In the so-called spring, I will again be teaching 36-402 / 36-608, undergraduate advanced data analysis:

The goal of this class is to train you in using statistical models to analyze data — as data summaries, as predictive instruments, and as tools for scientific inference. We will build on the theory and applications of the linear model, introduced in 36-401, extending it to more general functional forms, and more general kinds of data, emphasizing the computation-intensive methods introduced since the 1980s. After taking the class, when you're faced with a new data-analysis problem, you should be able to (1) select appropriate methods, (2) use statistical software to implement them, (3) critically evaluate the resulting statistical models, and (4) communicate the results of your analyses to collaborators and to non-statisticians.During the class, you will do data analyses with existing software, and write your own simple programs to implement and extend key techniques. You will also have to write reports about your analyses.

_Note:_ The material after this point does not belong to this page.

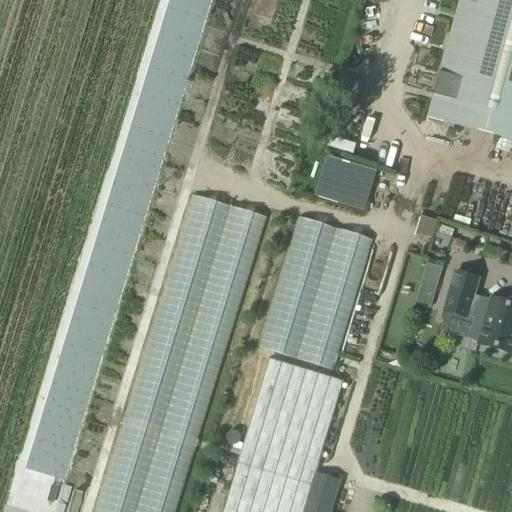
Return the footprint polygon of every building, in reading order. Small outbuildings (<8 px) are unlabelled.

Graduate students from other departments wishing to take this course should register for it under the number "36-608". Enrollment for 36-608 is very limited, and by permission of the professors only.

Prerequisites: 36-401, with a grade of C or better. Exceptions are only granted for graduate students in other departments taking 36-608.

This will be my fifth time teaching 402, and the fifth time where the
primary text is the draft
of Advanced Data
Analysis from an Elementary Point of View. (I hope my editor will
believe that I don't *intend* for my revisions to illustrate Zeno's
paradox.) It is the first time I will be co-teaching with the lovely and
talented Max
G'Sell.

*Unbecoming whining:* 402 will be larger this year than last, just
like it has been every year I've been here. This year, in fact, we'll
have over 150 students in it, or about 1/50 of
all CMU undergrads. (This has nothing to do with my teaching, and everything
to do with our student population.) I think it's great that we're
teaching what would be masters-level material at most schools to so many
juniors and seniors, but I don't think we'll be able to keep doubling every
five years without either having a lot of stuff break, or transforming
the nature of the course yet again. It's clearly a better problem to have than
"class sizes are halving every five years"*, but it's still a problem.

*: As I have said in a number of conversations over recent years, the nightmare scenario for statistics vs. "data science" is that statistics becomes a sort of mathematical analog to classics. People might pay lip-service to our value, especially people who are invested in pretending to intellectual rigor, but few would actually pay attention to anything we have to say.